09/03/2020, una data che rimarrà negli annali e che i nostri figli e nipoti leggeranno nei manuali di storia contemporanea.
Da quel nove marzo sono cambiate tante cose, il modo con cui si intrattengono i rapporti interpersonali, le metodologie d’apprendimento e la visione che ognuno di noi ha della realtà.
Abbiamo affrontato un periodo di profonda privazione che ci ha allontanato dai ritmi frenetici e incalzanti della società.
Il versante occidentale del planisfero era ormai disabituato a esperienze di questo tipo tanto che nei mesi precedenti all’istituzione del lokdown nessuno avrebbe mai detto che la situazione si sarebbe involuta fino alle conseguenze che tutti oggi conosciamo. Grave errore, il piano del pensare e quello dell’essere sono strettamente connessi e il voler pensare che una cosa non accada non fa sì che la cosa in oggetto non accada veramente. Ci siamo ritrovati da un giorno all’altro a fronteggiare un nemico invisibile, impercettibile, sconosciuto, che ci ha trasportati in uno stato d’angoscia. L’angoscia, come ci spiegò Kierkegaard nel XIX secolo è uno stato emotivo in cui non si riconosce ciò da cui ci si deve proteggere.
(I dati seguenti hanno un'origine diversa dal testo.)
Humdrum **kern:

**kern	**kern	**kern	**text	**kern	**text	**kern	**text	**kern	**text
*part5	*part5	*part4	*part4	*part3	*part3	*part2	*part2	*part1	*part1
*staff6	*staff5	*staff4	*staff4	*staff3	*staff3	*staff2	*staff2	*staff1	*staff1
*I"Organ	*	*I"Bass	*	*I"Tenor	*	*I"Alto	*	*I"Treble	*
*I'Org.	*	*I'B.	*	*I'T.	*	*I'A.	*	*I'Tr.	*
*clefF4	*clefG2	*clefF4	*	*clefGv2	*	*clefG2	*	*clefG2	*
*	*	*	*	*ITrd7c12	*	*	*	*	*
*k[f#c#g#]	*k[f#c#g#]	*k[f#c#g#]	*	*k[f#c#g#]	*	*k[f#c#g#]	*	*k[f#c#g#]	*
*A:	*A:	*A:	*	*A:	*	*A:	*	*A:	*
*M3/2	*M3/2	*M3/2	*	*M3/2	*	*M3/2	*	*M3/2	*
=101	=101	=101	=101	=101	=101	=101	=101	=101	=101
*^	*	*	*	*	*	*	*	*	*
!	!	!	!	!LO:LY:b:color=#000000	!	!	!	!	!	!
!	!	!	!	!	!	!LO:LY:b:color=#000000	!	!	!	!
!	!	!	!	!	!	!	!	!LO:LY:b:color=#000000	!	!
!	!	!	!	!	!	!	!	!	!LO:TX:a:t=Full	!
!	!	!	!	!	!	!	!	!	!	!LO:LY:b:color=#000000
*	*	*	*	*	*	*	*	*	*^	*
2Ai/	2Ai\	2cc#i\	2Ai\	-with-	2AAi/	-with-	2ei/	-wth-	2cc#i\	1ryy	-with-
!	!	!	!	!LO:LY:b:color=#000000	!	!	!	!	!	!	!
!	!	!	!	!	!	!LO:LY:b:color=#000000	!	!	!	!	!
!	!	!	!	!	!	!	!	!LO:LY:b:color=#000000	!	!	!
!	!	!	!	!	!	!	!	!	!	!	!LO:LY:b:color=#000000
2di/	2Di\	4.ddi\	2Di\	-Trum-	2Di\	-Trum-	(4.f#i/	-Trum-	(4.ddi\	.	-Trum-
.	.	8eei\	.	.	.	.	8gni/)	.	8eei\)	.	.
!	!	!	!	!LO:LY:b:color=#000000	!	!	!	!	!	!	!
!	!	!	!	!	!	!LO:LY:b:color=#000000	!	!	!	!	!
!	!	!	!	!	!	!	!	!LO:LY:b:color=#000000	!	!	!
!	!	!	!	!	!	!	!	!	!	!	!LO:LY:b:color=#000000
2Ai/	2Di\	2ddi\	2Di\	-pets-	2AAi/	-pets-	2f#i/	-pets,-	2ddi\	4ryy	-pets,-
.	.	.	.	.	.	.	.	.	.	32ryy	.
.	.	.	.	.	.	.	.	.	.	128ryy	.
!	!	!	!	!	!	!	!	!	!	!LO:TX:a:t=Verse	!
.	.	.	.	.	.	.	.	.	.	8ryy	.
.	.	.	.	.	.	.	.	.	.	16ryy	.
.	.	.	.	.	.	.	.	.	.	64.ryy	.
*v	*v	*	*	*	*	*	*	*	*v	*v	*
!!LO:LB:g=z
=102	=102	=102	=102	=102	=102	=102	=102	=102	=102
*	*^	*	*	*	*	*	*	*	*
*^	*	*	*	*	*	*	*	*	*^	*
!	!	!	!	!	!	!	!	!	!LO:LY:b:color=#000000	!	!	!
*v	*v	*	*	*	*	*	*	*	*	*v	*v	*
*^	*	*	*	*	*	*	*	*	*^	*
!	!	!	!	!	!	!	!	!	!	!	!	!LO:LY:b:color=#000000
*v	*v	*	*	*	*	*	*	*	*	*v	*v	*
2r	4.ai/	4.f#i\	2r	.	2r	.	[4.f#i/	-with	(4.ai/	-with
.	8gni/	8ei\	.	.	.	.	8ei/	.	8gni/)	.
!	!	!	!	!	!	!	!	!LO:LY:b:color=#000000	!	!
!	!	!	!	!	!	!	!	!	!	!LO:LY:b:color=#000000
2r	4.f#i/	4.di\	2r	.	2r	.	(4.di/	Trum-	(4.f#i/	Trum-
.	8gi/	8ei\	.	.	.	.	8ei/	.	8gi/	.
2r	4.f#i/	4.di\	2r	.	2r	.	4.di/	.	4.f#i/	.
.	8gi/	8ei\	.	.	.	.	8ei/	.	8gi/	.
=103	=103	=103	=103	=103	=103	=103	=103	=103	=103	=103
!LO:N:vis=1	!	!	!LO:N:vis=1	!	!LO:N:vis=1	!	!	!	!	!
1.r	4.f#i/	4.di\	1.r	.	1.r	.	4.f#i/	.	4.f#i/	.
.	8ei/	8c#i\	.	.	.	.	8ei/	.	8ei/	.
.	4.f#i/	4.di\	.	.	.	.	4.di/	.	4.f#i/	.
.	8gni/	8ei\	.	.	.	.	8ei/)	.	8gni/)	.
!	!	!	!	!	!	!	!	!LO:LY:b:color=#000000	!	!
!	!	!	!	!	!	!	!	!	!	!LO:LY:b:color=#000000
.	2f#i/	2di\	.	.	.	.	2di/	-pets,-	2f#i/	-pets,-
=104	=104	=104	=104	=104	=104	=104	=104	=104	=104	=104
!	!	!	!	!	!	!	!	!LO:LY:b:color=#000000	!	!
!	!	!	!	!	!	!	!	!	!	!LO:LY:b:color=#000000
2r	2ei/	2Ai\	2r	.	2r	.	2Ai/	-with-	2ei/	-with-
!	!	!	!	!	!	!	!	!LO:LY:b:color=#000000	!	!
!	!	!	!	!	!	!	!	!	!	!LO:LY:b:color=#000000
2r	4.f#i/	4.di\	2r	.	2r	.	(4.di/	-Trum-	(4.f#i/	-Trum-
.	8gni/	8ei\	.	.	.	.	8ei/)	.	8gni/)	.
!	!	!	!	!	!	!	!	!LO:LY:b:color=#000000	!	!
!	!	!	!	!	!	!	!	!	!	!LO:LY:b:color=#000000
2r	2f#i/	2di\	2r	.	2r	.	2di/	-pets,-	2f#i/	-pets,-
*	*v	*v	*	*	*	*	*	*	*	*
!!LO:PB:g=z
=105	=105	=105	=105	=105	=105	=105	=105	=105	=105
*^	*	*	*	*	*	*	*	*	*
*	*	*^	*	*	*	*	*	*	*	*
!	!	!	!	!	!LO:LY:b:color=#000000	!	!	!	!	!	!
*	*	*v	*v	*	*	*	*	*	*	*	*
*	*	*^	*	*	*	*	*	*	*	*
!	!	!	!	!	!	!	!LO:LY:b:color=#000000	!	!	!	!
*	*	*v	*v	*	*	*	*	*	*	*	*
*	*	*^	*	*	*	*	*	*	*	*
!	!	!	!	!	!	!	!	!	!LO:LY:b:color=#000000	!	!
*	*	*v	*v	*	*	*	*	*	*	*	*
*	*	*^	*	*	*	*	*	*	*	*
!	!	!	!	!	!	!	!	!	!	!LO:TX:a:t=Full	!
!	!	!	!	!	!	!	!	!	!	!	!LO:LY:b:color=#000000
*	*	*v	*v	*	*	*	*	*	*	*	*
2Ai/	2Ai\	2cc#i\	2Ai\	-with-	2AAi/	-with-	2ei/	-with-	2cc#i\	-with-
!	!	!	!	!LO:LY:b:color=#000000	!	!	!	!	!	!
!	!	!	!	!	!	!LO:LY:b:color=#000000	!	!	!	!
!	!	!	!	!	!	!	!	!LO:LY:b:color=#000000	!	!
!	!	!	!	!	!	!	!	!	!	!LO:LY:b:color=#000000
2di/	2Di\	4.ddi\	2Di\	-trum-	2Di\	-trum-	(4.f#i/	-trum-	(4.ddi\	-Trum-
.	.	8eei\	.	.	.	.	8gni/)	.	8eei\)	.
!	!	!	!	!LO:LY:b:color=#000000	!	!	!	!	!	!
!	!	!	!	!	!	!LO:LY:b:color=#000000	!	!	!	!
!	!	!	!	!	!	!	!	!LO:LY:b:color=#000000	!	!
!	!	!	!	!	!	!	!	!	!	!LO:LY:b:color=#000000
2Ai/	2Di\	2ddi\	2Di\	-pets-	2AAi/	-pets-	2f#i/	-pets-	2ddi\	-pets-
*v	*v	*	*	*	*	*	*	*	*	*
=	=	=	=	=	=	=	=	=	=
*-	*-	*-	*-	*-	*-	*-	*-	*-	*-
Questo virus è così, non fa paura solamente per le conseguenze cliniche che comporta ma fa paura per i moti emotivi che scatena. Il virus può essere trasmesso da chiunque a chiunque tanto da farci diffidare dei nostri affetti più cari. Per arginarlo ci siamo isolati dalla società, violando quell’istinto naturale che ci porta a essere animali razionali ma anche animali sociali. Tutti abbiamo sacrificato una grossa fetta della nostra esistenza e l’abbiamo fatto consapevolmente e volontariamente, chi per paura, chi per senso civico, chi perché obbligato da un diktat governativo. La realtà è che questo arco temporale in cui siamo stati catapultati ci è servito per compiere un’accurata introspezione, per acquisire nuove consapevolezze su noi stessi e per scernere definitivamente ciò di cui abbiamo bisogno da ciò che è superfluo. Le amicizie, gli amori, le compagnie sono stati i grandi assenti della quarantena e il contatto umanò sarà il grande assente del futuro più prossimo che ci attende.
Approdiamo a una nuova fase di questo sventurato tempo, magari più consapevoli, più grandi, capaci di nuove cose e rimane ferma la convinzione nel mio inconscio che tutto andrà bene…Andrà bene perché siamo un popolo forte. Andrà bene perché siamo in grado di cadere e di rialzarci. Andrà bene perché il senso civico degli italiani e dei calabresi non ha nulla a che invidiare a quello degli abitanti di Tokyo o di Stoccolma. Andrà bene perché siamo un popolo che ha l’arte dei suoi avi dentro e che dai suoi avi eredita la cultura che ha costruito il mondo moderno. Andrà bene perché non ci siamo mai arresi e andrà tutto bene perché non lo faremo nemmeno ora.